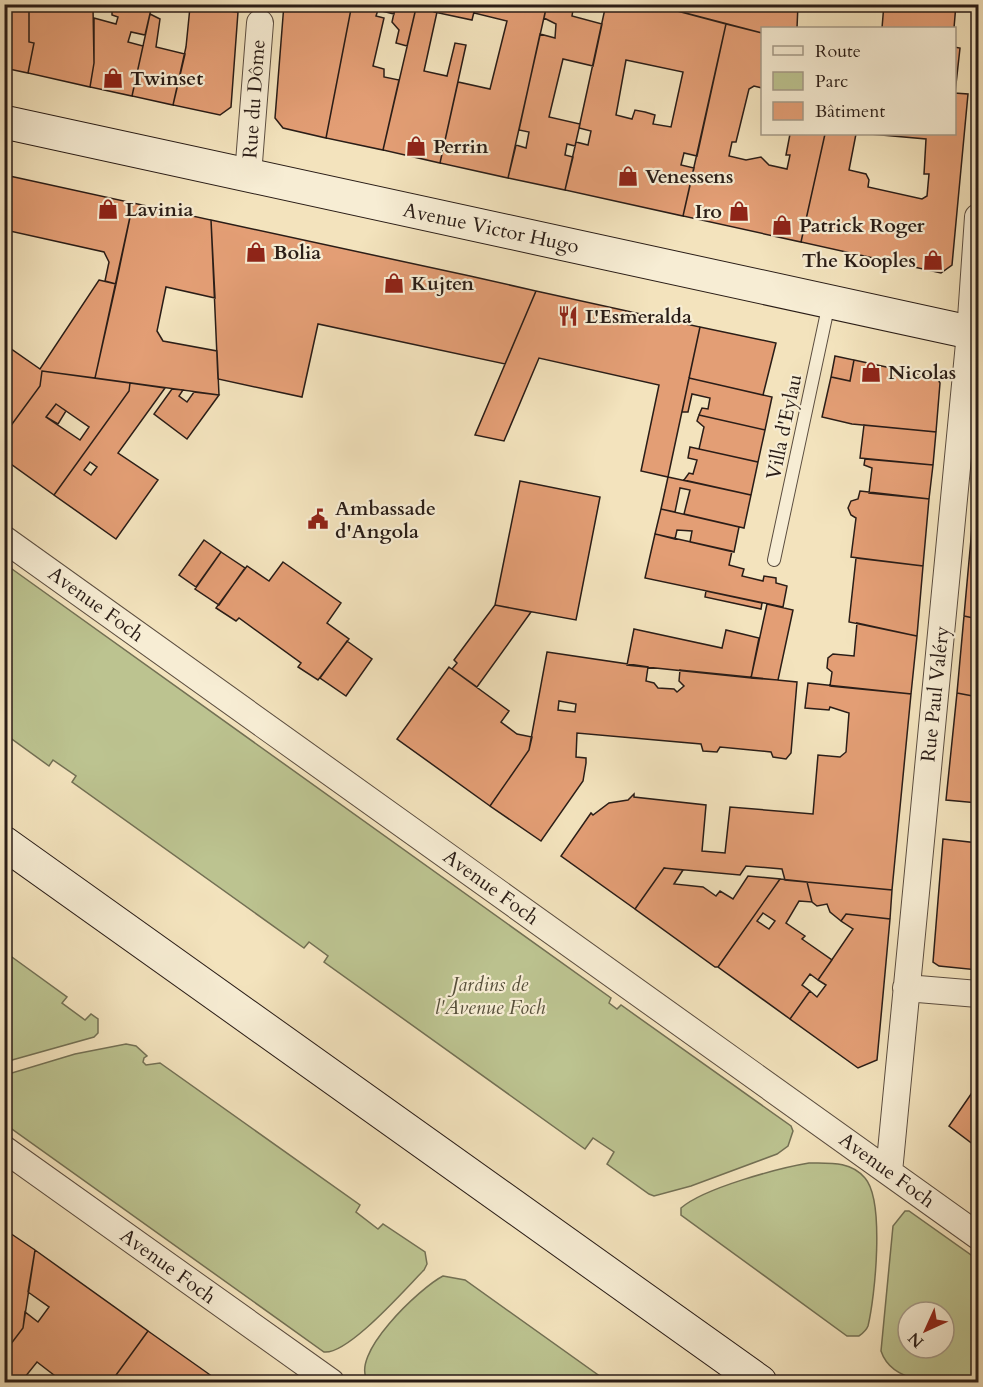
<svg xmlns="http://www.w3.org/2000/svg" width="983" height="1387" font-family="Cardo,serif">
  <rect width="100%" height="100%" fill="#f3e3bd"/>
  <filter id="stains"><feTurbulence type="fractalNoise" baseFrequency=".00333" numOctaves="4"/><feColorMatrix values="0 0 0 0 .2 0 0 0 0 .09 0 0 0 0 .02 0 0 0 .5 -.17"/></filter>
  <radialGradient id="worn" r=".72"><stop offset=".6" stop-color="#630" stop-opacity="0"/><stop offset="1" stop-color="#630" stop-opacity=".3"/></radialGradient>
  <path fill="#bcc390" stroke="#737054" stroke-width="1.5" fill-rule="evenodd" d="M5,564L611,998L609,1003L617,1009L621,1005L791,1126L793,1131L788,1146L777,1154L691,1186L654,1196L649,1194L607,1164L614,1152L593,1138L585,1149L324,962L328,956L309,942L304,948L72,782L76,776L53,760L49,766L5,734Z
    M5,952L67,997L62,1003L85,1020L91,1014L98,1019V1033L94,1037L5,1062Z
    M126,1044L136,1046L147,1056L144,1058L143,1062L146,1065L160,1063L360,1205L356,1212L378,1229L383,1224L425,1252L427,1264L424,1270C406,1288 348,1355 324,1352L5,1124V1075L75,1054Z
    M809,1163C830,1163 851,1161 865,1178C885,1201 875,1297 868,1326C866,1331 863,1333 859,1336H847L681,1215V1208C704,1188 779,1168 809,1163Z
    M905,1211H909L978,1260V1382C946,1383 893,1387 881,1351L893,1226ZM908,1312H944V1348H908Z
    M443,1276L465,1280L608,1382H369C346,1357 421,1287 443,1276Z"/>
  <path fill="#e39e75" stroke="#2a1d17" stroke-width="1.5" fill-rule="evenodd" d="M4,4L29,7V42L34,43L28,73L4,68Z
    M46,4L93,7L94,63L90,87L28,73L34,43L29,42V7H46Z
    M112,4L152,5L145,35L131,32L128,42L143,46L132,96L90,87L94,63V18L116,24L118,17L112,15Z
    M163,4H239L238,12Z
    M284,4H352L326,138L283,128L275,118Z
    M352,4H396L394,14L378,10L376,16L384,18L373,66L384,69V77L399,80L383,150L326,138Z
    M396,4L416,8L407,46L396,43L399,30L392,22Z
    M436,4H476L472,20L434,12Z
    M476,4H547L508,178L440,163L458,82L490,89L507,21L474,13Z
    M547,4H574L572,16L602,24L593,66L563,59L549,117L580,124L575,146L567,144L565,155L573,157L565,190L508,178L516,145L526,148L529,132L519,130L540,34L555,38L556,24L544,18Z
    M606,4H651L726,24L697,156L684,153L681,165L694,168L683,216L565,190L576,142L588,145L591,131L579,128ZM626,60L683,72L671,127L653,124L655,115L645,112L635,110L632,119L616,115Z
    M651,4H798L797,28H762V33Z
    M884,4H956L954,28H882Z
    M190,7L238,12L231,107L220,115L173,105L186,47Z
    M416,8L437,12L424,71L447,76L455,43L466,45L440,163L383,150Z
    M150,14L160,19L156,47L185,54L173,105L132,96Z
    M726,24L762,33V88L754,86L749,89L736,142H732L729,156L746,160L761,157L769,165L787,169L790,155H786L790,134H825L801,242L683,216Z
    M954,47L960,48L955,93H954Z
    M954,93L968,94L952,265L941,273L801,242L825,134H856L849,170L866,174L869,180L868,187L922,199L927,196L929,174H924L926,139L870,134H954Z
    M5,175L133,203L116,284L105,281L109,262L104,252L10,231L4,236Z
    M133,203L211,220L215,298L166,287L157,331L163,341L217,351L219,395L95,378Z
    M211,220L470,276L536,291L505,364L318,324L302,397L218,379Z
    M99,280L116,284L95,378L42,371L40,386L4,435V344L40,369Z
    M536,291L700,327L668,477L641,471L659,385L539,358L504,441L475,435Z
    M700,327L776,343L763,395L689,378Z
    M835,356L854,360L850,381L831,377Z
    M854,360L937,378L940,383L936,432L852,424L822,417L831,377L850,381Z
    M42,371L130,383L129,391L54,495L4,459V435L40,386ZM56,404L89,427L80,440L46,417Z
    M689,378L772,397L765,430L699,415L702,408L708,409L710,398L692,394L688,412H682Z
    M130,383L165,388L118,453L158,480L116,539L54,495L129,391ZM90,462L97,467L91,475L84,470Z
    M172,389L183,390L179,396L187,402L194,392L219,395L187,439L154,414Z
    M56,404L66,411L58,424L46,417Z
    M699,415L765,430L758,462L699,449L704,427L697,421Z
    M864,425L936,432L933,465L860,458Z
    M690,447L758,462L751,495L684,480L689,473L693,474L697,460L688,458Z
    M865,459L933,465L929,499L869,493L872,468L864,465Z
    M668,477L751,495L744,528L684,514L690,490L680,488L675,512L661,509Z
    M520,481L600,497L576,620L495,605Z
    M860,491L929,499L923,566L851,557L856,518L851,515L848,508L851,501L858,499Z
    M975,495H978V619L964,616Z
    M661,509L739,527L734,552L690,542L692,531L677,530L675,539L655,534Z
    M655,534L732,551L729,565L744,569L742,576L763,581L764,576L776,578V583L787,586L783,607L645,578Z
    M204,540L221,552L196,587L179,575Z
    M221,552L245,568L219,605L195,589Z
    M856,558L923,566L917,636L849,622Z
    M283,562L341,603L327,623L349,639L318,680L298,667L301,663L239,618L236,621L216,608L247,566L269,581Z
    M706,591L762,603L761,609L705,597Z
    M767,604L793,610L778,680L751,678Z
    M495,605L531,612L477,687L452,669L457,663L454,660Z
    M964,616L978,619V697L957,693Z
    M857,623L917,636L911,694L830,686L832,672L827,668L828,658L833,654L854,656Z
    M634,629L722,648L726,630L759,638L751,678L627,665Z
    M347,641L372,659L346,696L320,678Z
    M547,652L648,667L646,681L654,683L658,688L674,689L677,692L684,686L679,681L680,670L797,682L791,753L786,759L773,757L771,752L720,747L717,752L703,751L701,744L577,733L576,757L586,758V763L583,781L541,841L490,806L529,750ZM559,701L576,704L575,712L558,710Z
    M449,667L509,711L501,722L517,734L532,737L529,750L490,806L397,739Z
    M808,683L911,694L892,890L785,880L782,869L746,866L740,875L664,868L635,909L561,856L591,813L593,815L609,803L628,800L634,794V797L706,805L702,851L725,853L730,807L813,814L818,755L840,757L846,752L849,713L830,707L829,710L805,708Z
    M957,693L978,697V803L946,800Z
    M943,839L978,843V970L939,966L933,962Z
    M664,868L683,870L674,884L703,887L716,896L720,891L733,899L748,876L780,879L718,967H715L635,909Z
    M780,879L807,882L812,902L799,901L786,923L805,936L802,939L832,960L818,980L810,974L802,985L810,991L790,1019L718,967ZM763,913L775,921L769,929L757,921Z
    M807,882L892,890L890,919L846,914L841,921L830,912L827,904L817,906L812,902Z
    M846,914L890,919L877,1060L858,1068L790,1019L810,991L817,997L826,985L818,980L853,929L841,921Z
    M978,1084V1148L949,1126Z
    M4,1229L35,1250L23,1328L4,1353Z
    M35,1250L148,1331L111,1382H63L37,1362L21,1382H4V1353L23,1328L25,1312L38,1322L49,1307L28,1292Z
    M148,1331L206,1372L220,1382H111Z"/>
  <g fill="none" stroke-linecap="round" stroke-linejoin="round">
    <g stroke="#5c4e40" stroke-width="14">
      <path id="lane" d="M774,560L829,303"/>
    </g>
    <g stroke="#5c4e40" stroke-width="28">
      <path id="street" d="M248,175L260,23
        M4,539L978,1236
        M906,988L978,994
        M4,1149L331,1382
        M889,1172L970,333L978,217"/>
    </g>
    <g stroke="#2a1d17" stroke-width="35">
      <path id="secondary" d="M4,122L978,334
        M4,843L760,1382"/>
    </g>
    <use href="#lane" stroke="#f7edd4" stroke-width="12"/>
    <use href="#street" stroke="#f7edd4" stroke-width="26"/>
    <use href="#secondary" stroke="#f7edd4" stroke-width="33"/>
  </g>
  <defs>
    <g id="shop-bare" transform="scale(1.62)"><path d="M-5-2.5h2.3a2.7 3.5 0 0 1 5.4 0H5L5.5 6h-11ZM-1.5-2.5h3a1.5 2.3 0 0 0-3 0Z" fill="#8f2418" stroke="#f7edd4" stroke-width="2.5" paint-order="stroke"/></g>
    <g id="restaurant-bare" transform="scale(1.62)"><path d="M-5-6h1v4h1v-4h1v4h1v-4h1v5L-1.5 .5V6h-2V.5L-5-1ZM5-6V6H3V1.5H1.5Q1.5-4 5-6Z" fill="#8f2418" stroke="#f7edd4" stroke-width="2.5" paint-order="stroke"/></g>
    <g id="civic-bare" transform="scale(1.62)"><path d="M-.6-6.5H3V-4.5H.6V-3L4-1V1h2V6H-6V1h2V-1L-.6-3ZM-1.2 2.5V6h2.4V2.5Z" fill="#8f2418" stroke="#f7edd4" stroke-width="2.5" paint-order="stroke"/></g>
  </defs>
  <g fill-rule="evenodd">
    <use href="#shop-bare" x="113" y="78"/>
    <use href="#shop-bare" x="416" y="146"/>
    <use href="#shop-bare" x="628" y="176"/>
    <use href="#shop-bare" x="108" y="209"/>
    <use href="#shop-bare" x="739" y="211"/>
    <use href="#shop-bare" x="782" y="225"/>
    <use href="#shop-bare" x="256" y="252"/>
    <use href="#shop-bare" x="933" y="260"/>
    <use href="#shop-bare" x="394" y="283"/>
    <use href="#restaurant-bare" x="568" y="316"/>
    <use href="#shop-bare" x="871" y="372"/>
    <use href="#civic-bare" x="318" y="519"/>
  </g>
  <g text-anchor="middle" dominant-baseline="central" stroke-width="4.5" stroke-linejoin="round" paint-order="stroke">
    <g font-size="20" font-weight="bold" fill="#2a1d17" stroke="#f7edd4" text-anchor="start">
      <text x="130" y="78">Twinset</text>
      <text x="433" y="146">Perrin</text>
      <text x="645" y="176">Venessens</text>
      <text x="125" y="209">Lavinia</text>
      <text x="722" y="211" text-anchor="end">Iro</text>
      <text x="799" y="225">Patrick Roger</text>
      <text x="273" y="252">Bolia</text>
      <text x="916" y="260" text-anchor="end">The Kooples</text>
      <text x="411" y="283">Kujten</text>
      <text x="585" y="316">L'Esmeralda</text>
      <text x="888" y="372">Nicolas</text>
      <text x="335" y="508">Ambassade<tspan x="335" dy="23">d'Angola</tspan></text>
    </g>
    <g font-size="20" fill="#2a1d17" stroke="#f7edd4">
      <text transform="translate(254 99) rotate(-86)">Rue du Dôme</text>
      <text transform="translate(491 228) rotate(12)">Avenue Victor Hugo</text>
      <text transform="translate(784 427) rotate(-78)">Villa d'Eylau</text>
      <text transform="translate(96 604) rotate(36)">Avenue Foch</text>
      <text transform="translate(935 694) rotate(-84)">Rue Paul Valéry</text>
      <text transform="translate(491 887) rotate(36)">Avenue Foch</text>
      <text transform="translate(887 1170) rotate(36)">Avenue Foch</text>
      <text transform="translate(168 1266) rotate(36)">Avenue Foch</text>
    </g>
    <g font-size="20" font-style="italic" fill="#564f3b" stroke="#f7edd4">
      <text x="490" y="984">Jardins de<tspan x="490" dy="23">l'Avenue Foch</tspan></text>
    </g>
  </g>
  <rect width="983" height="1387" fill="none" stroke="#f3e3bd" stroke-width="24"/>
  <rect x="6" y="6" width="971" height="1375" fill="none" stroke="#2a1d17" stroke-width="3"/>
  <rect x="12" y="12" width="959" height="1363" fill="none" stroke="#2a1d17" stroke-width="1.5"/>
  <rect x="761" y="27" width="195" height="108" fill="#f7edd4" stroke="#a59a88" stroke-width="1.5"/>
  <rect x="773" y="46" width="30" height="9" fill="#f7edd4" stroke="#a59a88" stroke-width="1.5"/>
  <text x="815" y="57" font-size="18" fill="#2a1d17">Route</text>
  <rect x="773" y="72" width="30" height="18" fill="#bcc390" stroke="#a59a88" stroke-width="1.5"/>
  <text x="815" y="87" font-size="18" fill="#2a1d17">Parc</text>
  <rect x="773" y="102" width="30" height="18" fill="#e39e75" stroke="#a59a88" stroke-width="1.5"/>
  <text x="815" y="117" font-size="18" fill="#2a1d17">Bâtiment</text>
  <g transform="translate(926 1330) rotate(225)"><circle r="28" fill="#f7edd4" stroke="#a59a88" stroke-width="1.5"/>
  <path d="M0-4.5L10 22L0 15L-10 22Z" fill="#8f2418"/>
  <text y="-9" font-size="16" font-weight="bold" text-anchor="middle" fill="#2a1d17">N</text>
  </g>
  <rect width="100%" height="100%" filter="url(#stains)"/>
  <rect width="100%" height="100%" fill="url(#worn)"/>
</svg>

[Exercise objective] Scan the records above for the word "weight". Show each line in which it appears.

[Reply to the exercise]
    <g font-size="20" font-weight="bold" fill="#2a1d17" stroke="#f7edd4" text-anchor="start">
  <text y="-9" font-size="16" font-weight="bold" text-anchor="middle" fill="#2a1d17">N</text>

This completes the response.